State Trail in western Wisconsin

Chippewa River State Trail is a 26-mile urban-rural rail trail in western Wisconsin that follows the path of the Chippewa River. The trails runs from the spot of the confluence of the Chippewa with the Eau Claire River, at Phoenix Park in downtown Eau Claire, meeting up with the Red Cedar State Trail near Red Cedar, to Durand. A former railroad corridor, the trail passes through a variety of habitat including wetlands, prairies and sandstone bluff.
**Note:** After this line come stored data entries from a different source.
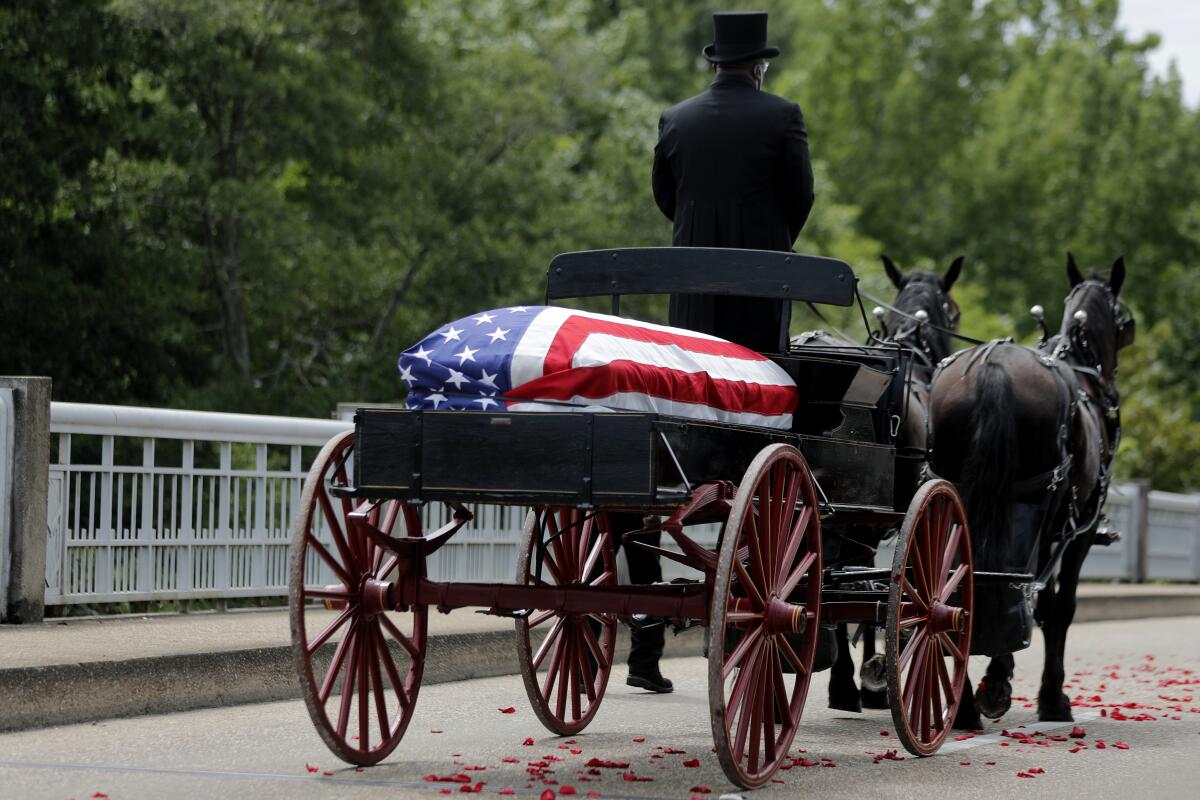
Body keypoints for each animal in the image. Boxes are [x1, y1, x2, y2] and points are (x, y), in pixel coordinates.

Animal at [926, 256, 1132, 724]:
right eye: (1124, 323)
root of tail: (992, 366)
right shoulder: (1077, 531)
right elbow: (1057, 607)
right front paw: (1050, 697)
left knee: (962, 581)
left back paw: (963, 702)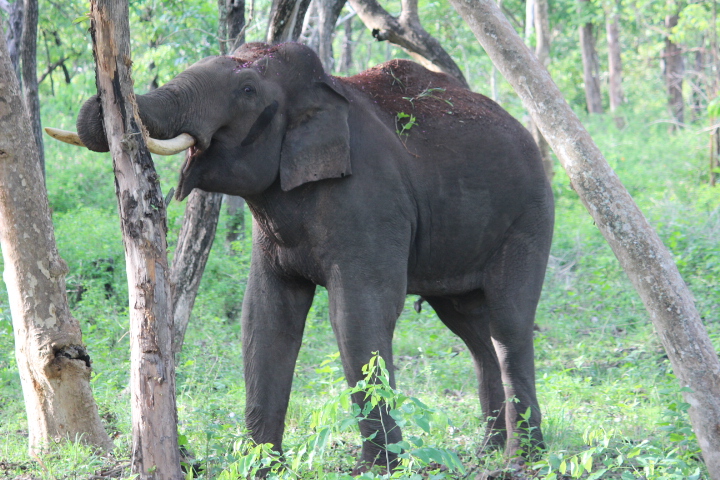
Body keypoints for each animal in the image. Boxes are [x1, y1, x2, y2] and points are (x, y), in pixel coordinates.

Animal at [67, 42, 556, 472]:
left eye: (248, 91)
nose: (107, 104)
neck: (326, 91)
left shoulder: (370, 203)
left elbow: (359, 315)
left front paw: (378, 469)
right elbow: (264, 317)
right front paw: (263, 468)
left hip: (529, 218)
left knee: (509, 323)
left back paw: (521, 460)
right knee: (472, 328)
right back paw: (489, 453)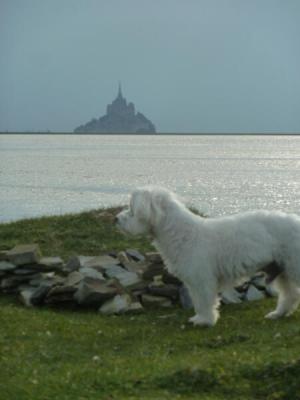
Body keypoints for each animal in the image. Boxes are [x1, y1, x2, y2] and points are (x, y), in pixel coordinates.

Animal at [116, 186, 300, 326]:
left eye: (131, 209)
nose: (116, 219)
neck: (183, 234)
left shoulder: (202, 279)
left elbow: (204, 302)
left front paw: (205, 321)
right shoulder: (193, 282)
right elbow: (198, 302)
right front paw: (199, 318)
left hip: (293, 266)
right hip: (281, 270)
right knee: (290, 295)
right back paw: (278, 314)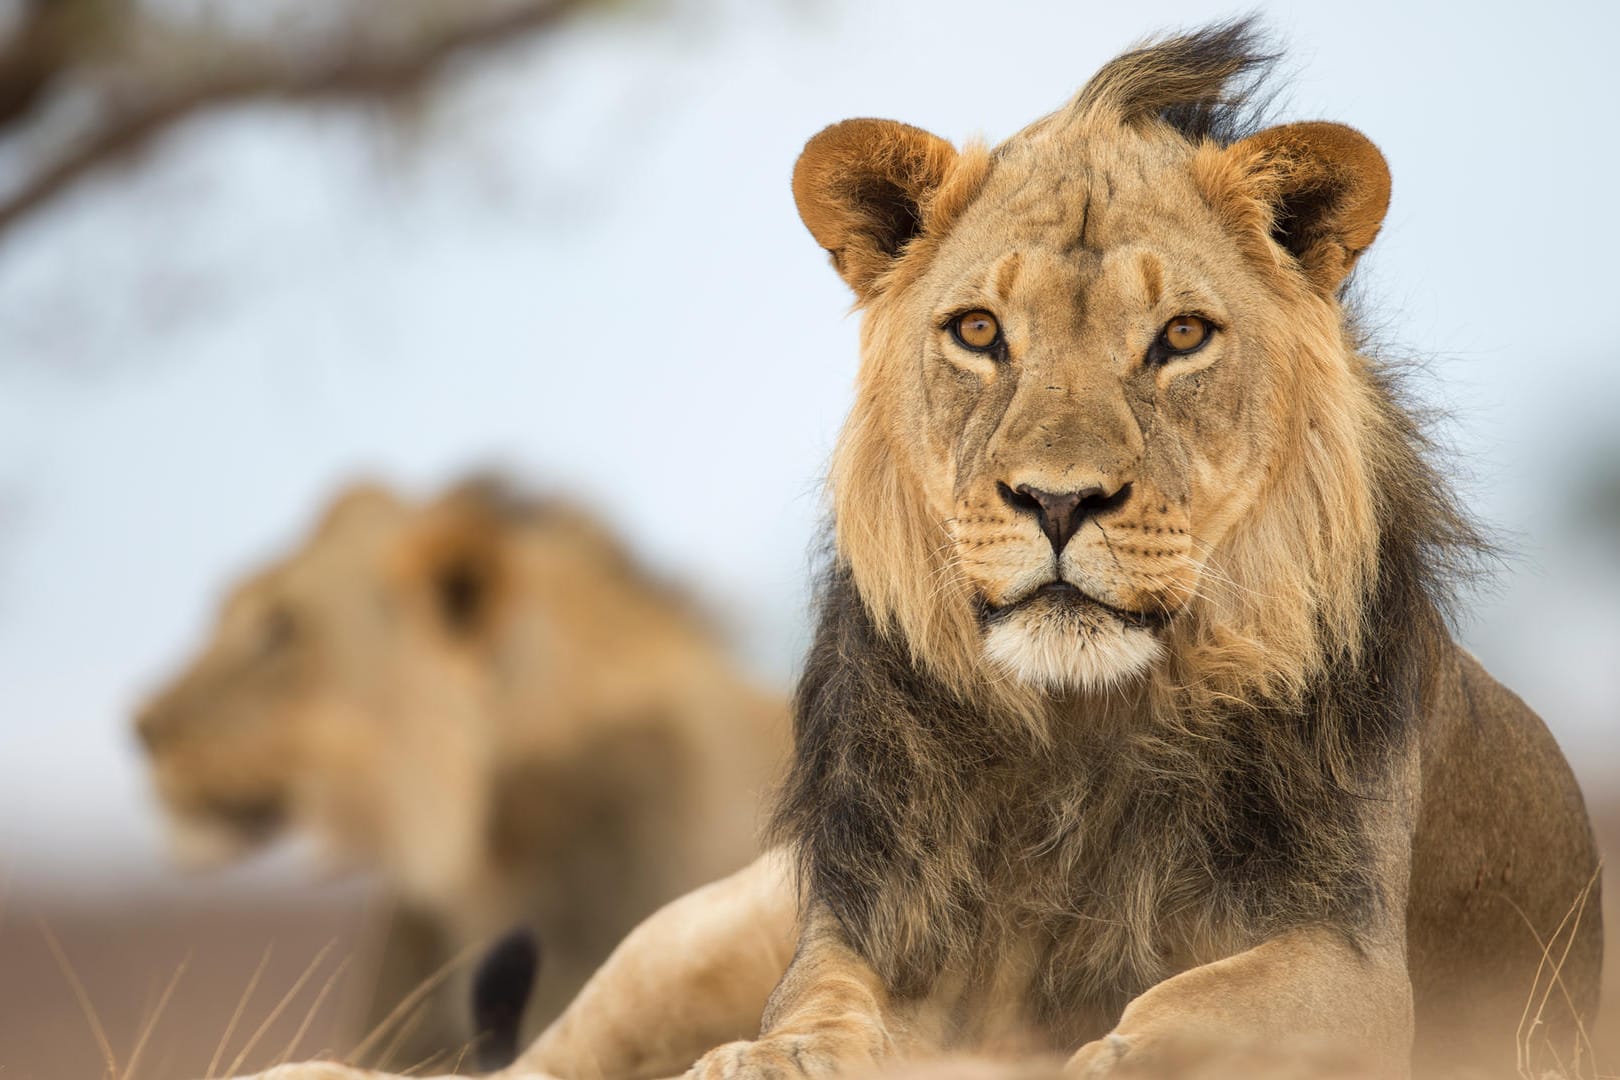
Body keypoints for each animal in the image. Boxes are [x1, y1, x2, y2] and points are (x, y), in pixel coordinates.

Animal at [231, 14, 1607, 1080]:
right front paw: (778, 1056)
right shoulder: (859, 925)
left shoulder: (1358, 965)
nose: (1058, 500)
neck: (1079, 740)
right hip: (699, 927)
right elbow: (819, 1008)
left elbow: (1199, 1006)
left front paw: (1110, 1052)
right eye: (981, 332)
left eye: (1181, 337)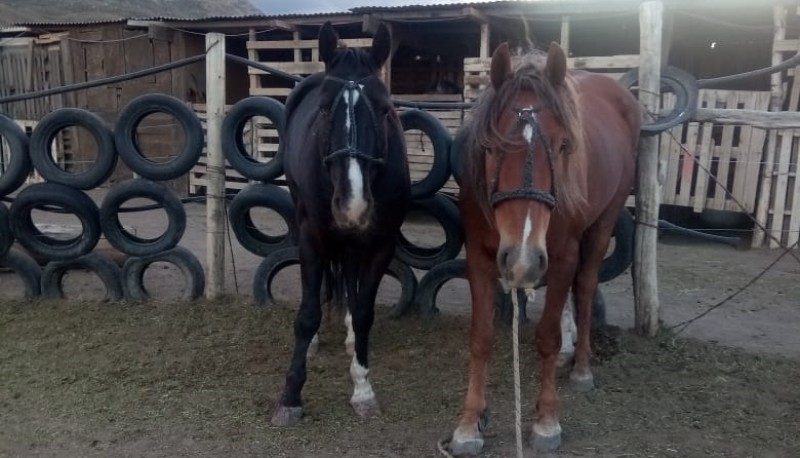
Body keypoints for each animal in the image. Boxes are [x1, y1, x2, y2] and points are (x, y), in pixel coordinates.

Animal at [270, 23, 410, 428]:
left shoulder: (380, 244)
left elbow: (364, 312)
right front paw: (290, 397)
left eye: (384, 109)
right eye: (323, 108)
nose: (353, 203)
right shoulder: (312, 239)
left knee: (348, 276)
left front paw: (363, 390)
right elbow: (307, 315)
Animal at [450, 42, 644, 454]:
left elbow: (547, 337)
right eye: (490, 147)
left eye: (562, 145)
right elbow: (481, 337)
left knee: (584, 287)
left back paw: (582, 365)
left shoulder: (562, 257)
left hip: (603, 222)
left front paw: (546, 420)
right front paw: (470, 422)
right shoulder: (479, 258)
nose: (522, 260)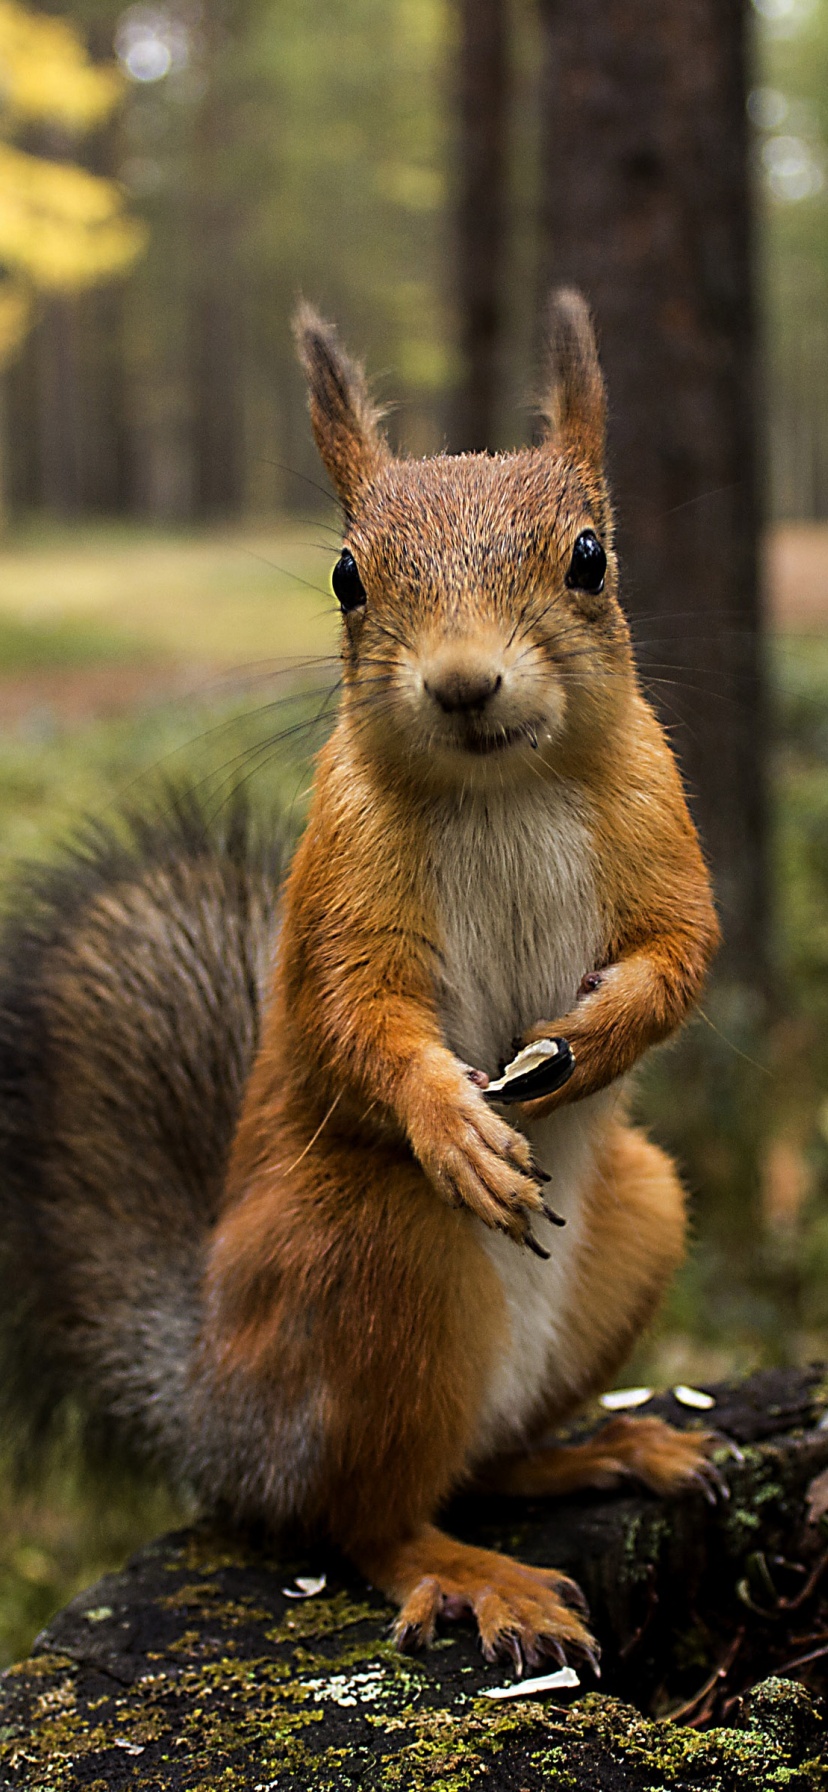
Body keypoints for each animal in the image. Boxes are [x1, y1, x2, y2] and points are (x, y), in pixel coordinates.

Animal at [0, 286, 716, 1670]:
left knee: (480, 1462)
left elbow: (681, 955)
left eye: (589, 557)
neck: (504, 786)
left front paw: (592, 1042)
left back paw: (604, 1448)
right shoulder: (344, 879)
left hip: (644, 1214)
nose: (464, 682)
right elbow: (354, 1018)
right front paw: (455, 1121)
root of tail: (216, 1417)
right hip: (374, 1257)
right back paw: (474, 1574)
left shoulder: (662, 833)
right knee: (363, 1516)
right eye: (345, 576)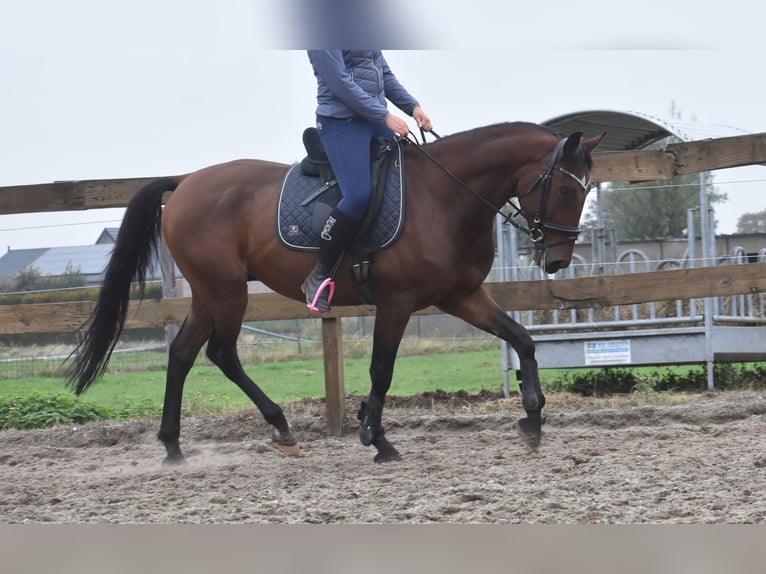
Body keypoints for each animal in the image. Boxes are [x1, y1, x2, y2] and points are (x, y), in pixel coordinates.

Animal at [66, 121, 605, 464]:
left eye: (584, 190)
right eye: (564, 190)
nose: (557, 260)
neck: (444, 198)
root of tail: (185, 183)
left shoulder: (462, 296)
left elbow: (522, 339)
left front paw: (533, 421)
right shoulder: (396, 302)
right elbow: (382, 370)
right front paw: (375, 437)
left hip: (208, 292)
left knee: (180, 353)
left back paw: (174, 447)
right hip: (226, 292)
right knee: (221, 353)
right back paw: (280, 426)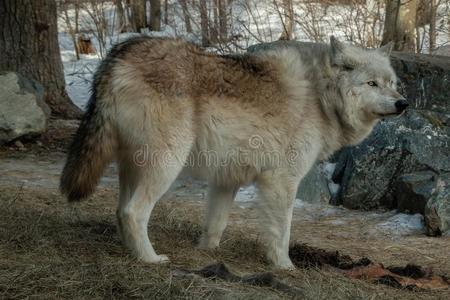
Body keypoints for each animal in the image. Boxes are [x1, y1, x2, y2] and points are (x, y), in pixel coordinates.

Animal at [59, 35, 408, 270]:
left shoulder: (227, 179)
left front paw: (206, 254)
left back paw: (131, 251)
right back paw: (151, 259)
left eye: (393, 83)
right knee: (134, 212)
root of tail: (118, 54)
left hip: (134, 166)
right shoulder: (281, 182)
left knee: (121, 211)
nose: (403, 103)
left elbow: (216, 225)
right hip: (166, 165)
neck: (322, 97)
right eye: (372, 84)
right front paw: (284, 267)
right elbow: (282, 233)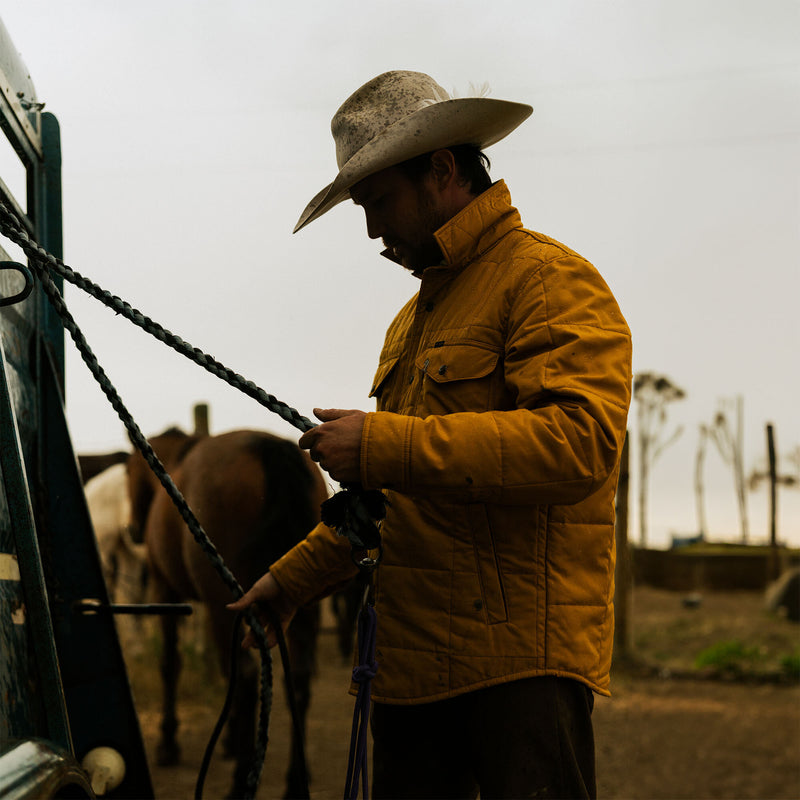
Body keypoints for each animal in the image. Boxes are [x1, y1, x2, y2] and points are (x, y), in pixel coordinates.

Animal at [127, 432, 324, 800]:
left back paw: (239, 783)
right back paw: (295, 780)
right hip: (300, 598)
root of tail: (266, 446)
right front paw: (232, 738)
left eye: (128, 471)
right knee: (300, 679)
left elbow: (171, 663)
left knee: (246, 678)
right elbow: (222, 665)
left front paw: (168, 742)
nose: (132, 529)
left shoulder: (166, 590)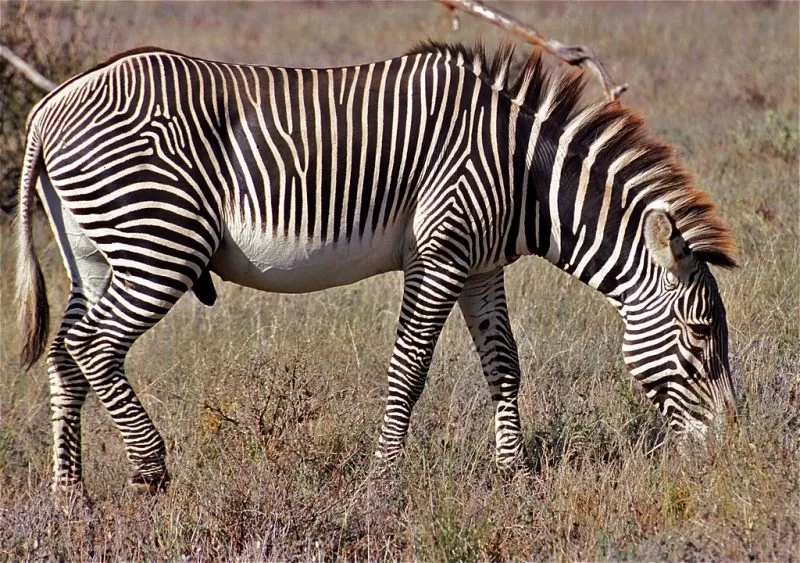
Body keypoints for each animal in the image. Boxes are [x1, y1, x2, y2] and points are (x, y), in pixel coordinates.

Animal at [15, 42, 738, 498]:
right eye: (702, 333)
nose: (729, 447)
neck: (521, 171)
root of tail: (49, 107)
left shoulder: (481, 267)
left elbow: (504, 363)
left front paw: (514, 474)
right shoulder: (441, 253)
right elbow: (409, 369)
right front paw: (384, 479)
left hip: (95, 252)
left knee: (65, 353)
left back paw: (70, 496)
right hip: (158, 241)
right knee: (95, 345)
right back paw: (148, 469)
The Chippewa River State Trail will eventually be part of the greater Chippewa River Trail System which also includes the Red Cedar State Trail and the Old Abe State Trail. Once completed, the system will include almost 70 mi of trail and connect the cities of Durand, Menomonie, Chippewa Falls, Eau Claire and Cornell. As of 2022, the Red Cedar and Chippewa River Trails connect Eau Claire and Menomonie, but there is no trail between Eau Claire and Chippewa Falls.

The trail is also connected with several smaller trails within the city of Eau Claire including a walking trail through Putnam Park on the far west side of the park. There is also access to the Farmer's Market in Phoenix Park, which is open on Saturday mornings.

Outside of the city limits of Eau Claire (between Interstate 94 and Durand), there is a fee to use the trail, except for walking and hiking. An annual pass costs $25.00 and a day pass $5.00.